WHAT IS EXPECTED -> Count the lines in the material below that contain the string "complexObjectIndex", matching case exactly, and reply with only that number.

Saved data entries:
════

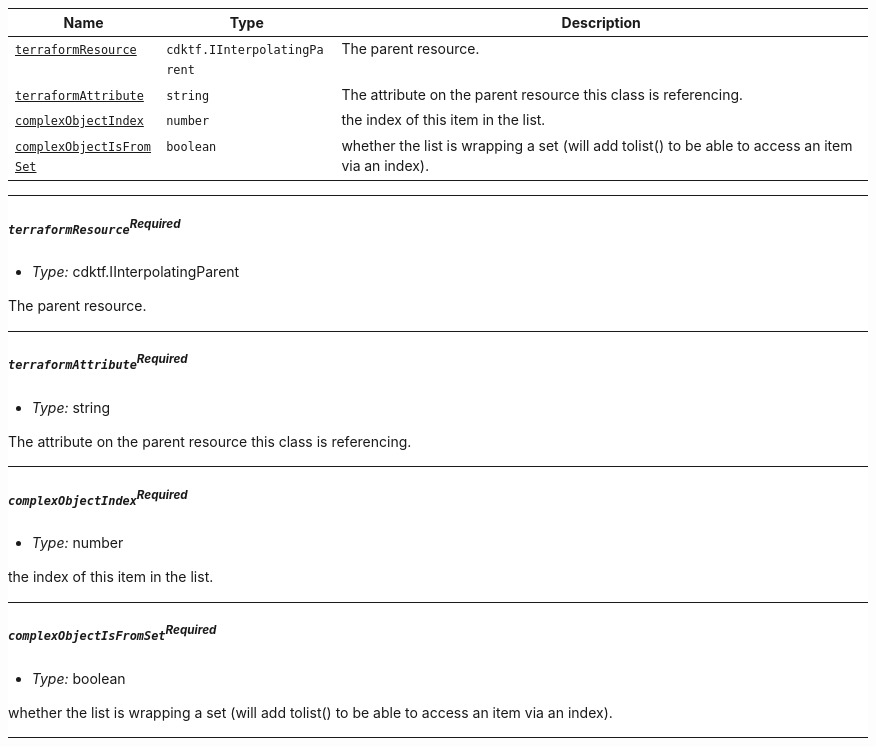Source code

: | **Name** | **Type** | **Description** |
| --- | --- | --- |
| <code><a href="#rhizo-co-terraform-provider-oci.dataOciOpensearchOpensearchClusters.DataOciOpensearchOpensearchClustersFilterOutputReference.Initializer.parameter.terraformResource">terraformResource</a></code> | <code>cdktf.IInterpolatingParent</code> | The parent resource. |
| <code><a href="#rhizo-co-terraform-provider-oci.dataOciOpensearchOpensearchClusters.DataOciOpensearchOpensearchClustersFilterOutputReference.Initializer.parameter.terraformAttribute">terraformAttribute</a></code> | <code>string</code> | The attribute on the parent resource this class is referencing. |
| <code><a href="#rhizo-co-terraform-provider-oci.dataOciOpensearchOpensearchClusters.DataOciOpensearchOpensearchClustersFilterOutputReference.Initializer.parameter.complexObjectIndex">complexObjectIndex</a></code> | <code>number</code> | the index of this item in the list. |
| <code><a href="#rhizo-co-terraform-provider-oci.dataOciOpensearchOpensearchClusters.DataOciOpensearchOpensearchClustersFilterOutputReference.Initializer.parameter.complexObjectIsFromSet">complexObjectIsFromSet</a></code> | <code>boolean</code> | whether the list is wrapping a set (will add tolist() to be able to access an item via an index). |

---

##### `terraformResource`<sup>Required</sup> <a name="terraformResource" id="rhizo-co-terraform-provider-oci.dataOciOpensearchOpensearchClusters.DataOciOpensearchOpensearchClustersFilterOutputReference.Initializer.parameter.terraformResource"></a>

- *Type:* cdktf.IInterpolatingParent

The parent resource.

---

##### `terraformAttribute`<sup>Required</sup> <a name="terraformAttribute" id="rhizo-co-terraform-provider-oci.dataOciOpensearchOpensearchClusters.DataOciOpensearchOpensearchClustersFilterOutputReference.Initializer.parameter.terraformAttribute"></a>

- *Type:* string

The attribute on the parent resource this class is referencing.

---

##### `complexObjectIndex`<sup>Required</sup> <a name="complexObjectIndex" id="rhizo-co-terraform-provider-oci.dataOciOpensearchOpensearchClusters.DataOciOpensearchOpensearchClustersFilterOutputReference.Initializer.parameter.complexObjectIndex"></a>

- *Type:* number

the index of this item in the list.

---

##### `complexObjectIsFromSet`<sup>Required</sup> <a name="complexObjectIsFromSet" id="rhizo-co-terraform-provider-oci.dataOciOpensearchOpensearchClusters.DataOciOpensearchOpensearchClustersFilterOutputReference.Initializer.parameter.complexObjectIsFromSet"></a>

- *Type:* boolean

whether the list is wrapping a set (will add tolist() to be able to access an item via an index).

---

════

ANSWER AREA -> 2